Court tosses Wolf suit against voter ID, abortion amendments
Judge Lori Dumas wrote that the court did not want to entangle itself in an abstract disagreement with no apparent concrete consequences.
HARRISBURG — A Pennsylvania court on Monday dismissed a challenge to how lawmakers have bundled together five potential state constitutional amendments, including one regarding abortion, on grounds the legal dispute was not ripe for the judges’ review.
The five-judge Commonwealth Court panel said judges were not passing judgment on the proposed amendments themselves, which Republican leaders pushed through both chambers of the legislature in the session that ended in November.
Another round of General Assembly approval is still needed, and Judge Lori Dumas wrote that the court did not want to entangle itself in an abstract disagreement with no apparent concrete consequences.
"If every alleged misstep in the constitutional amendment process resulted in a lawsuit, then the potential exists for protracted, piecemeal litigation, which could potentially conflict with election-related deadlines," she said in an 11-page order.
Pennsylvania requires constitutional amendments to pass both chambers in two consecutive two-year sessions before a referendum can go before voters, who have the final say. Unlike other forms of legislation, the governor has no role.
The judges dismissed the legal challenge that had been filed against the General Assembly by then-Gov. Tom Wolf and the woman who served as his acting secretary of state, Leigh Chapman. Wolf, who was succeeded in office in January by fellow Democrat Josh Shapiro, had argued the bundling ran afoul of state constitutional rules that prevent combining changes with multiple, unrelated topics.

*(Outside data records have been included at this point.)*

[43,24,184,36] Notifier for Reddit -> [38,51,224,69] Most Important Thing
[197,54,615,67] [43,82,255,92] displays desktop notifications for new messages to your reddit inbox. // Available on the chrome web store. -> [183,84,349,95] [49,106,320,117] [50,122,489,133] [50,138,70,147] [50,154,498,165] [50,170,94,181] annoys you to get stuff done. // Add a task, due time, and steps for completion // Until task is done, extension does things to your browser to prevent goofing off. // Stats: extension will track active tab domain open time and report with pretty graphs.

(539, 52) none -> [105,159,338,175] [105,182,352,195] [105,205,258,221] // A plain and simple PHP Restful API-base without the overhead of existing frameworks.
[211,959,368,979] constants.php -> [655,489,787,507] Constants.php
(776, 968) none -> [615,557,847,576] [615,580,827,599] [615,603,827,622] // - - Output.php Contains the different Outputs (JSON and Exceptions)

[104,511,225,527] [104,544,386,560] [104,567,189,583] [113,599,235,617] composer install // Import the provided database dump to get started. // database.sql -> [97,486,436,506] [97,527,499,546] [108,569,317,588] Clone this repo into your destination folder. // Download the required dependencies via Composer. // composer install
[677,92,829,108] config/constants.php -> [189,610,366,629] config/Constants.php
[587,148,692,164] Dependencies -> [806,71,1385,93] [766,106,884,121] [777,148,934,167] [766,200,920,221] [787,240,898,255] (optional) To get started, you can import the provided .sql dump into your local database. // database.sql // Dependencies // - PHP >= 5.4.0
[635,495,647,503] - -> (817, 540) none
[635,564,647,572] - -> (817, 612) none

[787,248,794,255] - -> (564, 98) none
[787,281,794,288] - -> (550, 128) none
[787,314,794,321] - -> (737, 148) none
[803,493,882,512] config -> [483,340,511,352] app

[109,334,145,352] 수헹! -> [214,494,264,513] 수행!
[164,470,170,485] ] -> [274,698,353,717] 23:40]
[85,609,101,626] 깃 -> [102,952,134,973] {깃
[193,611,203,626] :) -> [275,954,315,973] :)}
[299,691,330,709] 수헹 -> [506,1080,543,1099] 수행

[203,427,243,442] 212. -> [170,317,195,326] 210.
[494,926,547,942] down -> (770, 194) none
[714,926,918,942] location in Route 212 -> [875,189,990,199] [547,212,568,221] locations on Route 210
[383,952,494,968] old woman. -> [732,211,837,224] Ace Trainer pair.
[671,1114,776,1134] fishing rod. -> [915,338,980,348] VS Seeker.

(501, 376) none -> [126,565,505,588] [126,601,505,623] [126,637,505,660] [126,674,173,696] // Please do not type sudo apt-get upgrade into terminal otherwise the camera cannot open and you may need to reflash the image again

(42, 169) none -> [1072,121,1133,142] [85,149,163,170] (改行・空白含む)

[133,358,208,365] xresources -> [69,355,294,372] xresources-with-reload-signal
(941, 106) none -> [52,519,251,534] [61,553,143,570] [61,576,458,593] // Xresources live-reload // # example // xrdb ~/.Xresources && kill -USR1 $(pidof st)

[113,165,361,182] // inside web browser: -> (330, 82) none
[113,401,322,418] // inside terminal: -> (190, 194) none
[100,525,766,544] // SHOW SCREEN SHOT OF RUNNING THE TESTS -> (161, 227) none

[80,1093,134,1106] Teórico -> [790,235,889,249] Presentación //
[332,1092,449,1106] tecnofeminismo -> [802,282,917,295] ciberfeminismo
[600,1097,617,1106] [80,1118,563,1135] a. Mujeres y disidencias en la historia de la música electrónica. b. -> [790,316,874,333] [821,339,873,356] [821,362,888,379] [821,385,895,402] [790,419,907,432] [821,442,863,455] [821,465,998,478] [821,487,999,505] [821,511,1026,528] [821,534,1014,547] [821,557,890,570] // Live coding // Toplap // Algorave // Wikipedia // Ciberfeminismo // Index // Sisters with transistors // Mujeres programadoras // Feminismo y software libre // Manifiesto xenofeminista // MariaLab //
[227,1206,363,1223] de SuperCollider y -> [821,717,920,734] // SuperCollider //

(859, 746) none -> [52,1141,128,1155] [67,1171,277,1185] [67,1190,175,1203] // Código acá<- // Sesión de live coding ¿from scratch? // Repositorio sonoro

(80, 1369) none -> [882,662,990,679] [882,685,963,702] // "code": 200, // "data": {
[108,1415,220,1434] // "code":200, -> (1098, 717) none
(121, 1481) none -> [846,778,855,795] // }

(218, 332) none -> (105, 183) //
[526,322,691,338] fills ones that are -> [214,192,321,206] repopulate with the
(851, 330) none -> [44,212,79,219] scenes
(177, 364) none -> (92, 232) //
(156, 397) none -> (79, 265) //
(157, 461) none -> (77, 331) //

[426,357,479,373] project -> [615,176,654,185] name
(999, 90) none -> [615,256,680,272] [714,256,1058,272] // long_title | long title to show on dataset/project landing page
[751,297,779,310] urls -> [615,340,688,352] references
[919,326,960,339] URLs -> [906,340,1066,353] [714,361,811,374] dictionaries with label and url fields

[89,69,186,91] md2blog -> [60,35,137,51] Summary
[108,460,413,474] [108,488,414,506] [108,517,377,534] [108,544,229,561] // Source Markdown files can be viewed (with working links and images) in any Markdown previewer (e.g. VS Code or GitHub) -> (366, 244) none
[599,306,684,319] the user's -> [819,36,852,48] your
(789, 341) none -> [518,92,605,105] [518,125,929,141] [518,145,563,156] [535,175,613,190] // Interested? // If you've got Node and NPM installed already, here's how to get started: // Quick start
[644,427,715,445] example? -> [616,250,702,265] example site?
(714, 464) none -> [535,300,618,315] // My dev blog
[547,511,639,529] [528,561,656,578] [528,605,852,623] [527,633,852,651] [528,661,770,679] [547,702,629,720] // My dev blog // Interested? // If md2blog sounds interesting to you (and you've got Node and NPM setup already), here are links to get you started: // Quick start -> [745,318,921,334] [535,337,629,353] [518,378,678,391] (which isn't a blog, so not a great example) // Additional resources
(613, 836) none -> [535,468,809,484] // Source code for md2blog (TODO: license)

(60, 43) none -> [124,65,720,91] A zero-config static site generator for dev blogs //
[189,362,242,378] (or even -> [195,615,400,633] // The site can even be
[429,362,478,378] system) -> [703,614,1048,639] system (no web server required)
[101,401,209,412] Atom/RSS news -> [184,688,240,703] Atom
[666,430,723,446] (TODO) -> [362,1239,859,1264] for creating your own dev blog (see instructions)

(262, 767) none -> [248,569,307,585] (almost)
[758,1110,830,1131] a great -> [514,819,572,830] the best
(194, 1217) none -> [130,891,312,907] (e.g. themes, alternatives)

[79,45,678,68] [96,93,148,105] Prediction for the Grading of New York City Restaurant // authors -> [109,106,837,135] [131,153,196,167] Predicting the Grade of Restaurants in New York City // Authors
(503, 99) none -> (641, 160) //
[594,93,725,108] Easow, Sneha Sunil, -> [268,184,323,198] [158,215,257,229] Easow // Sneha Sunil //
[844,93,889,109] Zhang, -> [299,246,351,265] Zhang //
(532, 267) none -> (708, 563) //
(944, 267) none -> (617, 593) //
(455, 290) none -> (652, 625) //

One proposed amendment would state the Pennsylvania Constitution does not guarantee any rights relating to abortion or public funding of abortions, which Wolf argued was “deceptively compound” and should require two separate votes, one regarding the right to an abortion and a second on public funding. Others in the bundle would require that all voters to show IDs, let gubernatorial candidates choose their own running mates, give lawmakers a way to cancel regulations without facing a veto, and establish election audits by the state auditor general.
It’s unclear if the amendments will have the necessary support in the current legislature, because the state House has since flipped from a Republican majority to a one-seat Democratic margin.
In the state Senate’s first consequential vote of the session, Republicans — who still hold a firm state Senate majority — pushed through a different version of the bundled amendments in January. That bill addressed voter ID and the governor’s power over regulations, and added an amendment that had previously passed both chambers by itself, giving victims of child sexual abuse a new chance to sue perpetrators. Abortion, running mates, and election audits were not part of the new amendment bundle.